Yes. In a 6-3 opinion delivered by Justice John Paul Stevens, the Court held that the First Amendment protects the disclosure of illegally intercepted communications by parties who did not participate in the illegal interception. “In this case, privacy concerns give way when balanced against the interest in publishing matters of public importance,” wrote Justice Stevens. “[A] stranger’s illegal conduct does not suffice to remove the First Amendment shield from speech about a matter of public concern.” Noting that the negotiations were a matter of public interest, Justice Stevens wrote that the “debate may be more mundane than the Communist rhetoric that inspired Justice Brandeis’ classic opinion in Whitney v. California, but it is no less worthy of constitutional protection.”

Justice Brandeis in his famous concurring opinion in Whitney wrote thusly.

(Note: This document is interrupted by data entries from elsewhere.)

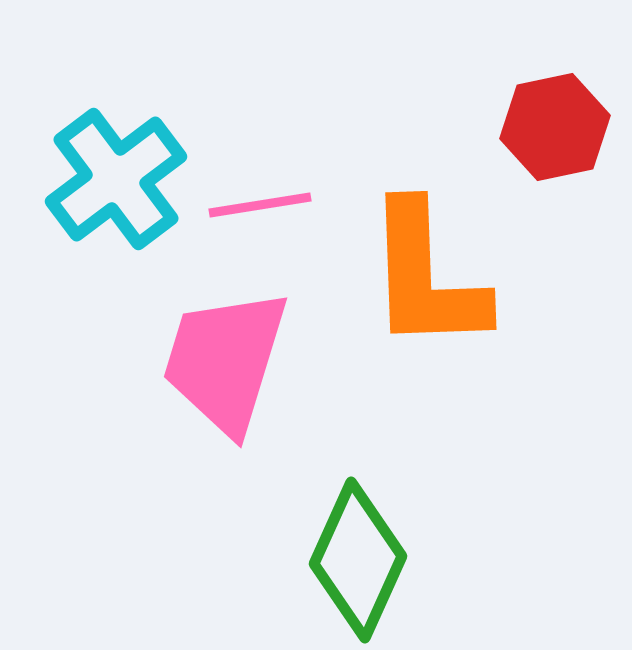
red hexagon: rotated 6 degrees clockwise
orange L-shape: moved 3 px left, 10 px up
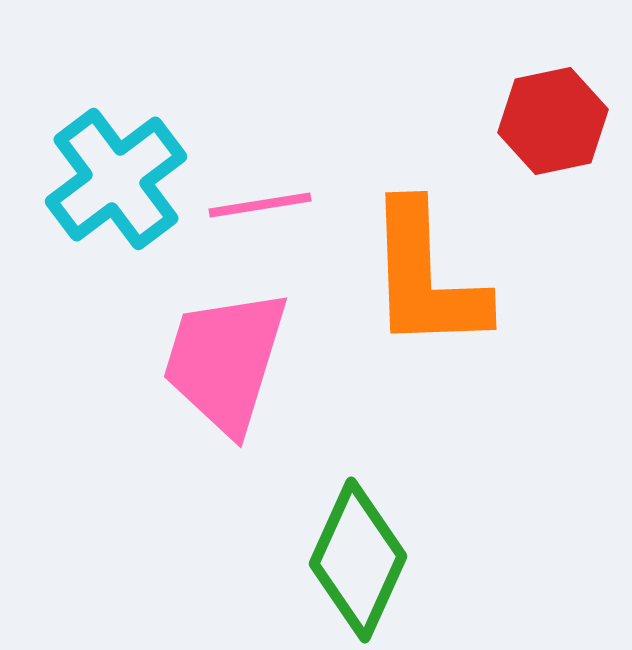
red hexagon: moved 2 px left, 6 px up
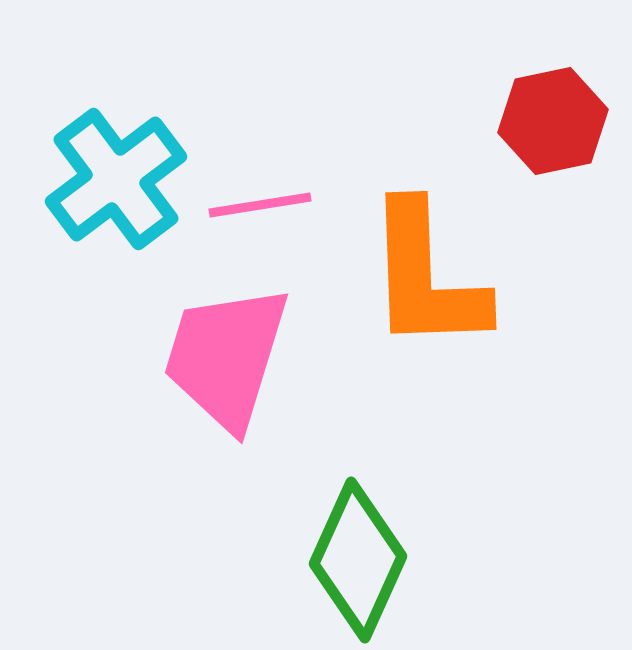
pink trapezoid: moved 1 px right, 4 px up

Those who won our independence believed that the final end of the State was to make men free to develop their faculties, and that, in its government, the deliberative forces should prevail over the arbitrary. They valued liberty both as an end, and as a means. They believed liberty to be the secret of happiness, and courage to be the secret of liberty. They believed that freedom to think as you will and to speak as you think are means indispensable to the discovery and spread of political truth; that, without free speech and assembly, discussion would be futile; that, with them, discussion affords ordinarily adequate protection against the dissemination of noxious doctrine; that the greatest menace to freedom is an inert people; that public discussion is a political duty, and that this should be a fundamental principle of the American government. They recognized the risks to which all human institutions are subject. But they knew that order cannot be secured merely through fear of punishment for its infraction; that it is hazardous to discourage thought, hope and imagination; that fear breeds repression; that repression breeds hate; that hate menaces stable government; that the path of safety lies in the opportunity to discuss freely supposed grievances and proposed remedies, and that the fitting remedy for evil counsels is good ones. Believing in the power of reason as applied through public discussion, they eschewed silence coerced by law — the argument of force in its worst form. Recognizing the occasional tyrannies of governing majorities, they amended the Constitution so that free speech and assembly should be guaranteed. Whitney, 274 US 376 (1927).